The fiery female in the tale of Warriors – A Book Review of “The Palace of Illusions” by Chitra Banerjee Divakaruni

In this fast-paced, multi-varied, turbulent and rather digitised Fellowship Programme – it is almost paradoxical that I would recommend a 360 page novel to my fellow Young India Fellows so strongly. But recommend I do, especially bearing in mind the perspective-building courses we have imbibed on the YIF journey as yet.

If there is a book that could be illustrative of a very strong first-person narrative (the nascent learnings from our Writing course), this is one. Could there be a better tale that can spin the sociological, historical and near-critical understanding of India than the Mahabharata? And more so, would it be possible to read the complex text, after deconstructing it to simple stories, conversations and dreams in a woman’s voice?

To make the longest and timeless epic in time, where mythology and history are often inter-woven, into a deeply human story about a woman born into a man’s world would involve a tremendous, near impossible effort on the part of a single author. But Chitra Banerjee Divakaruni does achieve this in “The Palace of Illusions” otherwise known as ‘Panchaali’s Mahabharat’.(Reference:

One isn’t surprised then to learn that Divakaruni is a Professor at the University of Houston who teaches a much sought-after Creative Writing course. Although she has penned a few other novels and children’s stories (the most famous being “The Mistress of Spices” which was made into a very unfortunate movie starring Aishwarya Rai) ‘the Palace of Illusions’ has bought Divakaruni to the forefront of international recognition and critical acclaim since 2008. This book has led me to resolve reading ‘The Mistress of Spices’ next, and abide by the new dictum to follow – ‘Never judge a book by its movie!’

It is obvious that the novel focuses on a select few events of the Mahabharata, by Divakaruni’s own admission she has chosen to highlight the tales of her favourite characters in the ‘Palace of Illusions.’ A review by Shekhar Kapur rightly points out that she “…gives us a racy and romantic tale, the story of not just Draupadi and the god Krishna, but also of the most tragic hero in the whole wide world- Karna.” But a personal opinion here was that there is only a singular plot to the Draupadi-Karna – and the Pandava stories here. All throughout the book, how important the characters destinies are is never underestimated. Yet the narrative seems oblivious to those very destinies as the story unfolds, almost as if it could be a simple instance of a single cause- and effect. For any child who has grown up on piecemeal oral stories from the Mahabharata which later would be only a single age in the humungous epic is very aware how the story is of many causes and many effects. The death of Panchaali and her husbands is known to be a very slow and painful one, which is inaccurately described – and I would have much preferred it to end that way rather than the imagined happy kingdom that is heaven where Panchaali is free from all earthly chains.
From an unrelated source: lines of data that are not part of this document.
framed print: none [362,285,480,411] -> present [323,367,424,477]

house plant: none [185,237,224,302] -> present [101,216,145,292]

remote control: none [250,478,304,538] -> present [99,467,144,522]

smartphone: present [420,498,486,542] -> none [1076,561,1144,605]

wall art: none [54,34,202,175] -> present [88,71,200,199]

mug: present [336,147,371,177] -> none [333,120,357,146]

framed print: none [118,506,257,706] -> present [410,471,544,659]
Yet I strongly believe that these weaknesses in the plot do not undermine the power of the text. Rather, it forces upon the reader a necessary reminder that it is only one version of the text and a work of fiction in the end, even if that work of fiction is a masterpiece. The power of storytelling as it unravels here makes this book an epic on its own.  I also appreciate that this makes a very simple read – not an academic paper, not feminist prose with critical analysis of the epic but just a story of a very fiery female in the era of warriors. Like every woman, Panchaali is seen to have her own faults, finds strength in her own weaknesses and makes her own mistakes only to learn from them.

"Cover of "the Palace of Illusions"- Chitra Bannerjee Divakaruni"

“The Palace of Illusions” Image courtesy  – Official website 

But what I loved in this book the most, is that it is filled with little anecdotes and quotable quotes – that are deep pearls of wisdom, short enough to be etched in one’s memory to serve as a recipe for advise relevant to this very day and age. E.g. Where the very thought and prayer as Draupadi is being publicly disrobed by Dusshasan is not some complex incantation invoking the power of all the gods – but a very true thought she remembers that Krishna spoke to her as a child –“No one can shame you, if you don’t allow it.” They are kept simple and lucid like the style of the rest of book – but could be re-read each time for developing a new meaning providing more depth to the tale.

To conclude, I would simply appeal to all of you here – read this poignant story for yourself and then decide whether you love it or hate it. But, all I can say is Two Thumbs Up to Divkaruni’s Panchaali – her powerful voice has indeed given a much-awaited twist to this timeless tale that is the Mahabharata.